- [TASK GOAL]: Write out the items from their first line up to and including the line with "v(-60.33, 60.32) *", without the pictures.

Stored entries
_ _ _ _ _ _ _

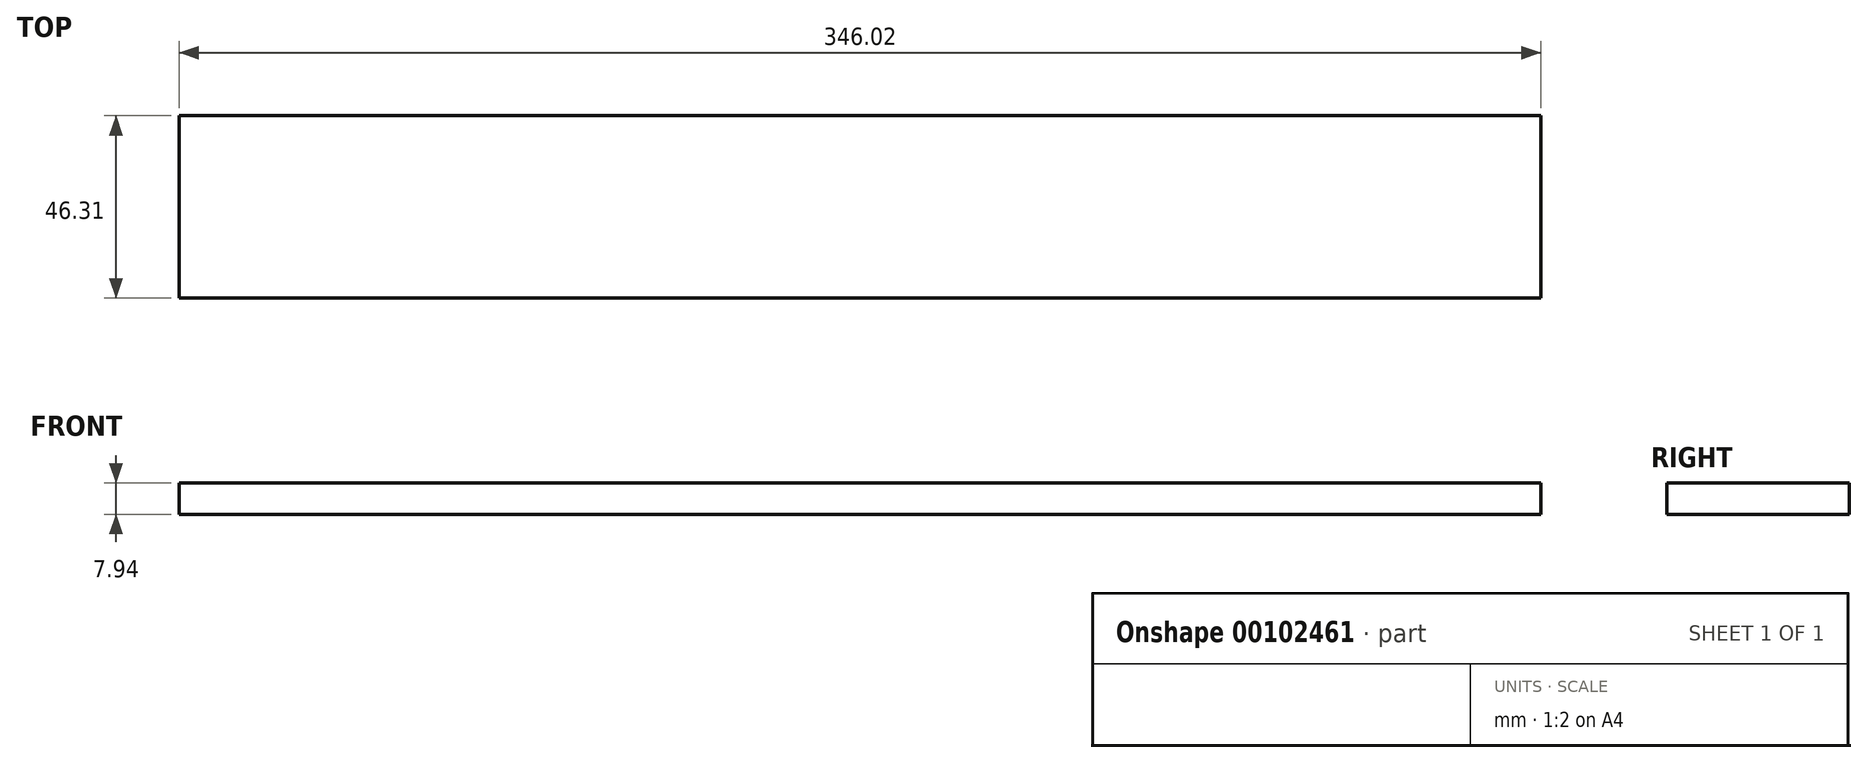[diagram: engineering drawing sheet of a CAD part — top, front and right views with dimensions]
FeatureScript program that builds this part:
annotation { "Feature Type Name" : "Feature", "Feature Type Description" : "" }
export const myFeature = defineFeature(function(context is Context, id is Id, definition is map)
    precondition{}
    {
        {
            var Q0;
            Q0=qCreatedBy(makeId("Top.planeOp"),FACE);
            var sketch = newSketch(context, id + "F0", { "sketchPlane" : qUnion([Q0])});
            skLineSegment(sketch, "E0.bottom", {"start": v(0, 0) * mm, "end": v(346.02, 0) * mm});
            skLineSegment(sketch, "E0.top", {"start": v(0, 46.31) * mm, "end": v(346.02, 46.31) * mm});
            skLineSegment(sketch, "E0.left", {"start": v(0, 0) * mm, "end": v(0, 46.31) * mm});
            skLineSegment(sketch, "E0.right", {"start": v(346.02, 0) * mm, "end": v(346.02, 46.31) * mm});
            skSolve(sketch);
        }
        {
            var Q0;
            Q0 = qSketchRegion(id + "F0", true);
            extrude(context, id + "F1", {"entities" : qUnion([Q0]), "depth" : 7.94 * mm});
        }
    });
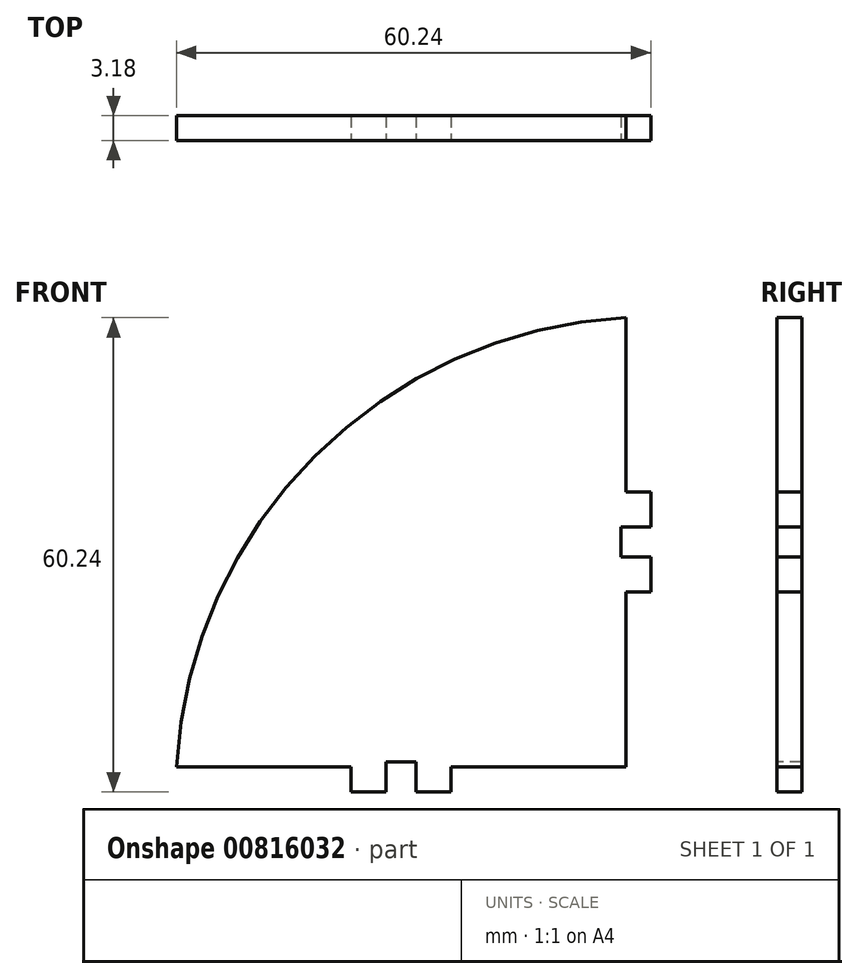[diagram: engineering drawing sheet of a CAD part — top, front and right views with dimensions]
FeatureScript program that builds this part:
annotation { "Feature Type Name" : "Feature", "Feature Type Description" : "" }
export const myFeature = defineFeature(function(context is Context, id is Id, definition is map)
    precondition{}
    {
        {
            var Q0;
            Q0=qCreatedBy(makeId("Front.planeOp"),FACE);
            var sketch = newSketch(context, id + "F0", { "sketchPlane" : qUnion([Q0])});
            skLineSegment(sketch, "E0.bottom", {"start": v(0, 0) * mm, "end": v(-60.33, 0) * mm});
            skLineSegment(sketch, "E0.top", {"start": v(0, 60.33) * mm, "end": v(0, 60.33) * mm});
            skLineSegment(sketch, "E0.left", {"start": v(0, 0) * mm, "end": v(0, 60.33) * mm});
            skLineSegment(sketch, "E0.right", {"start": v(-60.33, 0) * mm, "end": v(-60.33, 0) * mm});
            skPoint(sketch, "E1.visualSharp", {"position": v(-60.33, 60.32) * mm});
            skArc(sketch, "E1.filletArc", {"start": v(0, 60.33) * mm, "mid": v(-42.66, 42.66) * mm, "end": v(-60.33, 0) * mm});
            skSolve(sketch);
        }
        {
            var Q0;
            Q0 = qSketchRegion(id + "F0", true);
            extrude(context, id + "F1", {"entities" : qUnion([Q0]), "depth" : 3.17 * mm, "offsetDistance" : 25.4 * mm});
        }
        {
            var Q0;
            Q0=makeQuery(id+"F1.opExtrude","CAP_FACE",FACE,{"disambiguationData":[OSD([sQuery(id+"F0.wireOp",EDGE,"E0.bottom"),sQuery(id+"F0.wireOp",EDGE,"E0.left"),sQuery(id+"F0.wireOp",EDGE,"E1.filletArc")])],"isStart":false});
            var sketch = newSketch(context, id + "F2", { "sketchPlane" : qUnion([Q0])});
            skLineSegment(sketch, "E2.bottom", {"start": v(-60.33, 0) * mm, "end": v(-38.1, 0) * mm});
            skLineSegment(sketch, "E2.top", {"start": v(-60.33, 3.18) * mm, "end": v(-38.1, 3.18) * mm});
            skLineSegment(sketch, "E2.left", {"start": v(-60.33, 0) * mm, "end": v(-60.33, 3.18) * mm});
            skLineSegment(sketch, "E2.right", {"start": v(-38.1, 0) * mm, "end": v(-38.1, 3.18) * mm});
            skLineSegment(sketch, "E3.bottom", {"start": v(0, 0) * mm, "end": v(-25.4, 0) * mm});
            skLineSegment(sketch, "E3.top", {"start": v(0, 3.17) * mm, "end": v(-25.4, 3.17) * mm});
            skLineSegment(sketch, "E3.left", {"start": v(0, 0) * mm, "end": v(0, 3.17) * mm});
            skLineSegment(sketch, "E3.right", {"start": v(-25.4, 0) * mm, "end": v(-25.4, 3.17) * mm});
            skLineSegment(sketch, "E4.bottom", {"start": v(0, 0) * mm, "end": v(-3.17, 0) * mm});
            skLineSegment(sketch, "E4.top", {"start": v(0, 25.4) * mm, "end": v(-3.18, 25.4) * mm});
            skLineSegment(sketch, "E4.left", {"start": v(0, 0) * mm, "end": v(0, 25.4) * mm});
            skLineSegment(sketch, "E4.right", {"start": v(-3.17, 0) * mm, "end": v(-3.18, 25.4) * mm});
            skLineSegment(sketch, "E5.bottom", {"start": v(0, 60.32) * mm, "end": v(-3.17, 60.32) * mm});
            skLineSegment(sketch, "E5.top", {"start": v(0, 38.1) * mm, "end": v(-3.17, 38.1) * mm});
            skLineSegment(sketch, "E5.left", {"start": v(0, 60.33) * mm, "end": v(0, 38.1) * mm});
            skLineSegment(sketch, "E5.right", {"start": v(-3.17, 60.32) * mm, "end": v(-3.17, 38.1) * mm});
            skLineSegment(sketch, "E6", {"start": v(0, 38.1) * mm, "end": v(0, 31.75) * mm, "construction": true});
            skLineSegment(sketch, "E7", {"start": v(0, 31.75) * mm, "end": v(0, 33.65) * mm});
            skLineSegment(sketch, "E8", {"start": v(0, 33.65) * mm, "end": v(-3.8, 33.65) * mm});
            skLineSegment(sketch, "E9", {"start": v(-3.81, 33.65) * mm, "end": v(-3.81, 31.75) * mm});
            skLineSegment(sketch, "E10", {"start": v(0, 31.75) * mm, "end": v(-3.81, 31.75) * mm, "construction": true});
            skLineSegment(sketch, "E11.MirrorCS", {"start": v(0, 31.75) * mm, "end": v(0, 29.85) * mm});
            skLineSegment(sketch, "E12.MirrorCS", {"start": v(-3.8, 29.85) * mm, "end": v(-3.81, 31.75) * mm});
            skLineSegment(sketch, "E13.MirrorCS", {"start": v(0, 29.85) * mm, "end": v(-3.8, 29.85) * mm});
            skLineSegment(sketch, "E14.MirrorCS", {"start": v(0, 25.4) * mm, "end": v(0, 31.75) * mm, "construction": true});
            skLineSegment(sketch, "E15", {"start": v(-25.4, 0) * mm, "end": v(-31.75, 0) * mm, "construction": true});
            skLineSegment(sketch, "E16", {"start": v(-31.75, 0) * mm, "end": v(-29.84, 0) * mm});
            skLineSegment(sketch, "E17", {"start": v(-29.84, 0) * mm, "end": v(-29.84, 3.8) * mm});
            skLineSegment(sketch, "E18", {"start": v(-29.84, 3.8) * mm, "end": v(-31.75, 3.8) * mm});
            skLineSegment(sketch, "E19", {"start": v(-31.75, 0) * mm, "end": v(-31.75, 3.8) * mm, "construction": true});
            skLineSegment(sketch, "E20.MirrorCS", {"start": v(-33.66, 0) * mm, "end": v(-33.66, 3.8) * mm});
            skLineSegment(sketch, "E21.MirrorCS", {"start": v(-33.66, 3.8) * mm, "end": v(-31.75, 3.8) * mm});
            skLineSegment(sketch, "E22.MirrorCS", {"start": v(-31.75, 0) * mm, "end": v(-33.66, 0) * mm});
            skSolve(sketch);
        }
        {
            var Q0;
            Q0 = qSketchRegion(id + "F2", true);
            extrude(context, id + "F3", {"entities" : qUnion([Q0]), "operationType" : NewBodyOperationType.REMOVE, "oppositeDirection" : true, "depth" : 25.4 * mm, "offsetDistance" : 25.4 * mm});
        }
    });
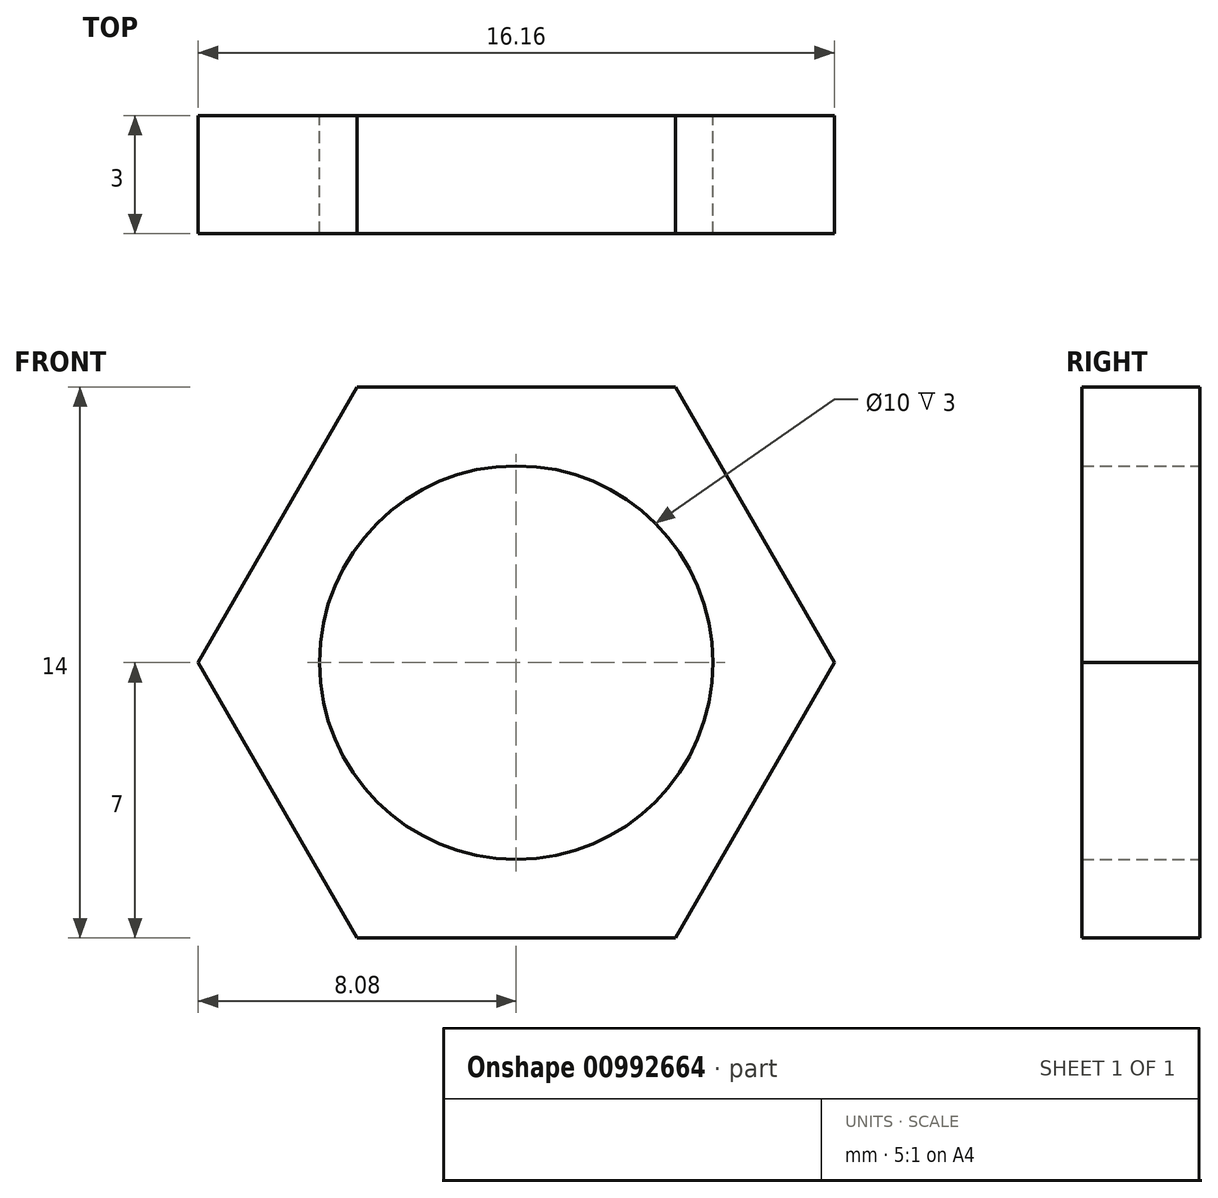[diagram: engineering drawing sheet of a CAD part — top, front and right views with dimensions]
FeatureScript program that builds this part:
annotation { "Feature Type Name" : "Feature", "Feature Type Description" : "" }
export const myFeature = defineFeature(function(context is Context, id is Id, definition is map)
    precondition{}
    {
        {
            var Q0;
            Q0=qCreatedBy(makeId("Front.planeOp"),FACE);
            var sketch = newSketch(context, id + "F0", { "sketchPlane" : qUnion([Q0])});
            skCircle(sketch, "E0.cCircle", {"center": v(0, 0) * mm, "radius": 7 * mm, "construction": true});
            skLineSegment(sketch, "E0.0", {"start": v(8.08, 0) * mm, "end": v(4.04, -7) * mm});
            skLineSegment(sketch, "E0.1", {"start": v(4.04, -7) * mm, "end": v(-4.04, -7) * mm});
            skLineSegment(sketch, "E0.2", {"start": v(-4.04, -7) * mm, "end": v(-8.08, 0) * mm});
            skLineSegment(sketch, "E0.3", {"start": v(-8.08, 0) * mm, "end": v(-4.04, 7) * mm});
            skLineSegment(sketch, "E0.4", {"start": v(-4.04, 7) * mm, "end": v(4.04, 7) * mm});
            skLineSegment(sketch, "E0.5", {"start": v(4.04, 7) * mm, "end": v(8.08, 0) * mm});
            skPoint(sketch, "E0.0.midPoint", {"position": v(6.06, -3.5) * mm});
            skCircle(sketch, "E1", {"center": v(0, 0) * mm, "radius": 5 * mm});
            skSolve(sketch);
        }
        {
            var Q0;
            Q0=makeQuery(id+"F0.imprint","IMPRINT",FACE,{"disambiguationData":[TD([[makeQuery(id+"F0.imprint","IMPRINT",EDGE,{"derivedFrom":sQuery(id+"F0.wireOp",EDGE,"E0.0")}),-1.0]])]});
            extrude(context, id + "F1", {"entities" : qUnion([Q0]), "depth" : 3 * mm, "offsetDistance" : 25 * mm});
        }
    });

_ _ _ _ _ _ _

- [FULL RESPONSE]:
[diagram: engineering drawing sheet of a CAD part — top, front and right views with dimensions]
FeatureScript program that builds this part:
annotation { "Feature Type Name" : "Feature", "Feature Type Description" : "" }
export const myFeature = defineFeature(function(context is Context, id is Id, definition is map)
    precondition{}
    {
        {
            var Q0;
            Q0=qCreatedBy(makeId("Top.planeOp"),FACE);
            var sketch = newSketch(context, id + "F0", { "sketchPlane" : qUnion([Q0])});
            skLineSegment(sketch, "E0.bottom", {"start": v(0, 0) * mm, "end": v(346.02, 0) * mm});
            skLineSegment(sketch, "E0.top", {"start": v(0, 46.31) * mm, "end": v(346.02, 46.31) * mm});
            skLineSegment(sketch, "E0.left", {"start": v(0, 0) * mm, "end": v(0, 46.31) * mm});
            skLineSegment(sketch, "E0.right", {"start": v(346.02, 0) * mm, "end": v(346.02, 46.31) * mm});
            skSolve(sketch);
        }
        {
            var Q0;
            Q0 = qSketchRegion(id + "F0", true);
            extrude(context, id + "F1", {"entities" : qUnion([Q0]), "depth" : 7.94 * mm});
        }
    });
[diagram: engineering drawing sheet of a CAD part — top, front and right views with dimensions]
FeatureScript program that builds this part:
annotation { "Feature Type Name" : "Feature", "Feature Type Description" : "" }
export const myFeature = defineFeature(function(context is Context, id is Id, definition is map)
    precondition{}
    {
        {
            var Q0;
            Q0=qCreatedBy(makeId("Front.planeOp"),FACE);
            var sketch = newSketch(context, id + "F0", { "sketchPlane" : qUnion([Q0])});
            skLineSegment(sketch, "E0.bottom", {"start": v(0, 0) * mm, "end": v(-60.33, 0) * mm});
            skLineSegment(sketch, "E0.top", {"start": v(0, 60.33) * mm, "end": v(0, 60.33) * mm});
            skLineSegment(sketch, "E0.left", {"start": v(0, 0) * mm, "end": v(0, 60.33) * mm});
            skLineSegment(sketch, "E0.right", {"start": v(-60.33, 0) * mm, "end": v(-60.33, 0) * mm});
            skPoint(sketch, "E1.visualSharp", {"position": v(-60.33, 60.32) * mm});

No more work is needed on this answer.